At December 31, 2010, our inventory reserve was $4.7 million, equal to approximately 9% of our total inventory. A hypothetical change of one percent to our reserve allowance would have affected our cost of goods sold by $0.5 million.
Income Taxes — Deferred tax assets or liabilities reflect temporary differences between amounts of assets and liabilities for financial and tax reporting. Such amounts are adjusted, as appropriate, to reflect changes in enacted tax rates expected to be in effect when the temporary differences reverse. A valuation allowance is established to offset any deferred tax assets if, based upon the available evidence, it is more likely than not that some or all of the deferred tax assets will not be realized. The determination of the amount of a valuation allowance to be provided on recorded deferred tax assets involves estimates regarding (1) the timing and amount of the reversal of taxable temporary differences, (2) expected future taxable income, (3) the impact of tax planning strategies and (4) the ability to carry back deferred tax assets to offset prior taxable income. In assessing the need for a valuation allowance, we consider all available positive and negative evidence, including past operating results, projections of future taxable income and the feasibility of ongoing tax planning strategies. The projections of future taxable income include a number of estimates and assumptions regarding our volume, pricing and costs. Additionally, valuation allowances related to deferred tax assets can be impacted by changes to tax laws. Significant judgment is required in determining income tax provisions as well as deferred tax asset and liability balances, including the estimation of valuation allowances and the evaluation of tax positions.
The Company recognizes the benefit of tax positions when a benefit is more likely than not (i.e., greater than 50% likely) to be sustained on its technical merits. Recognized tax benefits are measured at the largest amount that is more likely than not to be sustained, based on cumulative probability, in final settlement of the position. The Company recognizes interest and penalties related to unrecognized tax benefits as a component of income tax expense.
Goodwill Impairment — Goodwill, all of which is included in our MRO segment, is tested annually during the fourth quarter, or when events occur or circumstances change that would more likely than not reduce the fair value of the reporting unit below its carrying value. Impairment of goodwill is evaluated using a two step process. First the fair value of the reporting unit is compared with its carrying amount, including goodwill. If the fair value of the reporting unit exceeds its carrying amount, goodwill of the reporting unit is not considered impaired, and thus, the second step of the impairment test is unnecessary. If the carrying amount of the reporting unit exceeds its fair value, the second step of the goodwill impairment test is performed to measure the amount of impairment loss, if any.
────────
● INSTRUCTIONS TO FOLLOW:
Please condense the paragraph of the accounting text that begins "Goodwill Impairment" into a short list that keeps its main facts.
────────
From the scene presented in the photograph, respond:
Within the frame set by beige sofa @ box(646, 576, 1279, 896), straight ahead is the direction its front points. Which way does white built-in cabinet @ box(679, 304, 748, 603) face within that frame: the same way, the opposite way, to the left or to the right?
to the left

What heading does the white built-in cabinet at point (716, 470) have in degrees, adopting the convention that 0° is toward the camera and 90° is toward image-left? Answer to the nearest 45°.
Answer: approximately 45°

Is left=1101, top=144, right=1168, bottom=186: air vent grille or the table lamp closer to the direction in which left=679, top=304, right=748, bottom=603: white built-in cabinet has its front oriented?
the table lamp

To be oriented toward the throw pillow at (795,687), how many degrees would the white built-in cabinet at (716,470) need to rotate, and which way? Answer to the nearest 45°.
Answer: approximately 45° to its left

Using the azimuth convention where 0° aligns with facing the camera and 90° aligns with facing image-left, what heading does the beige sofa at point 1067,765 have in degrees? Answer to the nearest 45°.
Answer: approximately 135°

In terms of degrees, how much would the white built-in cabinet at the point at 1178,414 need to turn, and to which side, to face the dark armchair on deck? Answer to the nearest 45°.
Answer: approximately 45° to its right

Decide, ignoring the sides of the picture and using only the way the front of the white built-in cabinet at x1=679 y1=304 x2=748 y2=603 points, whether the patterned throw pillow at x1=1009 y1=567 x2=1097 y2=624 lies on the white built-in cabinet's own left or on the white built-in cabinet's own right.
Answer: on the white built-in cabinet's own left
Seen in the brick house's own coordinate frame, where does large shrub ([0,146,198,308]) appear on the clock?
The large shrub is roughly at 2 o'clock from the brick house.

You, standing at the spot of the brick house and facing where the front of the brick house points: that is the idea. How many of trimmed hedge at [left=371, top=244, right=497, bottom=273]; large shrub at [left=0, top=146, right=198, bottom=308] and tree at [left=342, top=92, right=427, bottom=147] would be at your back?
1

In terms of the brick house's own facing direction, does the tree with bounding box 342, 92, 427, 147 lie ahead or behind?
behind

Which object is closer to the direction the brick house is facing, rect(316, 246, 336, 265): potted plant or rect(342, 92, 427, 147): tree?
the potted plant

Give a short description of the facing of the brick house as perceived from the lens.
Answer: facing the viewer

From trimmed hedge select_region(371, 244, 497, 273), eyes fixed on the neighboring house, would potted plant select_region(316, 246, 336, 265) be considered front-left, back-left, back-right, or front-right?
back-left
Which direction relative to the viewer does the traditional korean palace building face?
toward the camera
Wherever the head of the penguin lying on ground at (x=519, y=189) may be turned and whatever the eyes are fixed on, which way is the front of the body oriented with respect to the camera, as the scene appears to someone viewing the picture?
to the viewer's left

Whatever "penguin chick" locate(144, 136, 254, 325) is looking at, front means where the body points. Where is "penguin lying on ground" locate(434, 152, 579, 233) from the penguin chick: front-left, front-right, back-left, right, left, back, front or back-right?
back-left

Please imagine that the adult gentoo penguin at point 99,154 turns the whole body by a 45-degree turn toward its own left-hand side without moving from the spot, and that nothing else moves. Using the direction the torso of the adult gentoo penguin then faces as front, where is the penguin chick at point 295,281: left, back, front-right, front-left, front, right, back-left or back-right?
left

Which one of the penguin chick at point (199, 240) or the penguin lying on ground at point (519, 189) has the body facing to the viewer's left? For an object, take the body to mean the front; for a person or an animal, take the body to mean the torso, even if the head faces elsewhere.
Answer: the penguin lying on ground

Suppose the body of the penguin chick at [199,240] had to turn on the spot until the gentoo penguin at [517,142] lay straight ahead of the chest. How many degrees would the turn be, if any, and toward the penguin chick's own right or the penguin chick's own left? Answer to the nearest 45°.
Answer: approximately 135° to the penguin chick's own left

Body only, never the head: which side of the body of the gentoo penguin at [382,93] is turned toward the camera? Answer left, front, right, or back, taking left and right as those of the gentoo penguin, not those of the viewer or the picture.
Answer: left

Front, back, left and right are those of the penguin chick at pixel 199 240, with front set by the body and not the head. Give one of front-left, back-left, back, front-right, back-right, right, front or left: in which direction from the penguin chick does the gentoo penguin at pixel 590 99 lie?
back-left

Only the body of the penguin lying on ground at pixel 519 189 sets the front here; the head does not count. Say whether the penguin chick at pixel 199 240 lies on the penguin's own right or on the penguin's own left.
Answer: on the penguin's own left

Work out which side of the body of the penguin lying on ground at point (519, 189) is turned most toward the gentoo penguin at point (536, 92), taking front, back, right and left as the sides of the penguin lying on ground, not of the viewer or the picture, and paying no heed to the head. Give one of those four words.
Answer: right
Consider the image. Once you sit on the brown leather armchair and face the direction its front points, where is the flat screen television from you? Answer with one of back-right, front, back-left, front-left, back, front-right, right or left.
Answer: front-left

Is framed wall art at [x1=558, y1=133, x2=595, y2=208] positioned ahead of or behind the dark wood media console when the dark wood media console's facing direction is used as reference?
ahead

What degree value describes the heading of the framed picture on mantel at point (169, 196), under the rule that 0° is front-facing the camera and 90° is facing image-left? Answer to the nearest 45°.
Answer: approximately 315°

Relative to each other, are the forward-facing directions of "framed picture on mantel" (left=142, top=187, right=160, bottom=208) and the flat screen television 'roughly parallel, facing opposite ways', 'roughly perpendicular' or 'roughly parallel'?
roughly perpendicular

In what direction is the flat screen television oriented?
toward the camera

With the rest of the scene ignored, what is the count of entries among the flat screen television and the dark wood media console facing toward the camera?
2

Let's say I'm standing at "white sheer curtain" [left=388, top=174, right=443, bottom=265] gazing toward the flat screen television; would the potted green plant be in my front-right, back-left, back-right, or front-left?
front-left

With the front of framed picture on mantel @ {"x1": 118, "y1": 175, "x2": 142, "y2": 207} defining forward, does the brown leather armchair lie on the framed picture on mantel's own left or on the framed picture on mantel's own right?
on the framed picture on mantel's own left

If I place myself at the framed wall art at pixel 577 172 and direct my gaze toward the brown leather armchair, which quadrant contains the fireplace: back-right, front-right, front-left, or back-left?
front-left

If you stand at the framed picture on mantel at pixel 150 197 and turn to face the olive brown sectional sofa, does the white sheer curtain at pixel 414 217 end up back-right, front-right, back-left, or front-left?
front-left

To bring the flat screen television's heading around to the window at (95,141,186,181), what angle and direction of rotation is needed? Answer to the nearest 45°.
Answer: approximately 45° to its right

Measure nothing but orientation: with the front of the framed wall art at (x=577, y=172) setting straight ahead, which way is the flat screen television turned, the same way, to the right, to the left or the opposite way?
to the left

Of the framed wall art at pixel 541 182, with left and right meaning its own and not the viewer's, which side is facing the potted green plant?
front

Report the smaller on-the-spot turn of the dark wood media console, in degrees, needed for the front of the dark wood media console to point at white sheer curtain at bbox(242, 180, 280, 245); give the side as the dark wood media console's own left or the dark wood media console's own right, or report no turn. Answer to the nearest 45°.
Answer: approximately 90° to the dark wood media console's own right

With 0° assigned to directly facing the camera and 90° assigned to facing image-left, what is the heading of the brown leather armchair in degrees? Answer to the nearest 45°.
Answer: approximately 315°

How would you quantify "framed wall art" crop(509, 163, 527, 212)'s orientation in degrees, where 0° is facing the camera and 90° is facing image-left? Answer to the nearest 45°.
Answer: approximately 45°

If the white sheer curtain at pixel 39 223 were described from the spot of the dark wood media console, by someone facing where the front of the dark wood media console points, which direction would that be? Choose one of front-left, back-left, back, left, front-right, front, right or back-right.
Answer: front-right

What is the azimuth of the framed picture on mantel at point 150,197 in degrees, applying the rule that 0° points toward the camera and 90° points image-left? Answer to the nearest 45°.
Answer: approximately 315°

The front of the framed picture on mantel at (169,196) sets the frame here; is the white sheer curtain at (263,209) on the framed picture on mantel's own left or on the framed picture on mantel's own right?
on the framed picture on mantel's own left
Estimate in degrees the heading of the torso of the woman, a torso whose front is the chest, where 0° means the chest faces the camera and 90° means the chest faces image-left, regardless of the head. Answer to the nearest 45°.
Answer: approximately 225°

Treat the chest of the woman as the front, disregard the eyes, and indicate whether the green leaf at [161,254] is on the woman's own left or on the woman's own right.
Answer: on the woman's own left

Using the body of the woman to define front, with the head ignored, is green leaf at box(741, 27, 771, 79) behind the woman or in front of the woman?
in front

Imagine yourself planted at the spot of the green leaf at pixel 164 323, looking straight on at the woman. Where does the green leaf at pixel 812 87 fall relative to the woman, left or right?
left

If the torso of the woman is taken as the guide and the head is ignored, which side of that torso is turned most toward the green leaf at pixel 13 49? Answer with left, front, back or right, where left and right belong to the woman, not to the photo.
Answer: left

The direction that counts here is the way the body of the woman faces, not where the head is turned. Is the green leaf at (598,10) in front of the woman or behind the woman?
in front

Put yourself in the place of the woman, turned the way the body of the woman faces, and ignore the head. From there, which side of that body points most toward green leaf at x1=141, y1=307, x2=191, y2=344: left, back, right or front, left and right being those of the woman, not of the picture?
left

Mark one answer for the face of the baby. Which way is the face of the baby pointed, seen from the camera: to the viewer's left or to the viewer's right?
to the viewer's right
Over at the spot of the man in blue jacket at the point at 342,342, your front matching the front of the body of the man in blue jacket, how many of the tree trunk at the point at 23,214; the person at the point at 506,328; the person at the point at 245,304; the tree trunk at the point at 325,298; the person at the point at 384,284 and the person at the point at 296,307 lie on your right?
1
────────
● RESPONSE TO THE EXERCISE:
- All goodwill is in the MRO segment.
- Goodwill is tested every year in the fourth quarter. It is also tested when events or changed circumstances would more likely than not push the reporting unit's fair value below its carrying value.
- The test has two steps.
- Step one compares the reporting unit's fair value with its carrying amount, including goodwill.
- If fair value exceeds the carrying amount, goodwill is not impaired and step two is skipped.
- If the carrying amount exceeds fair value, step two measures any impairment loss.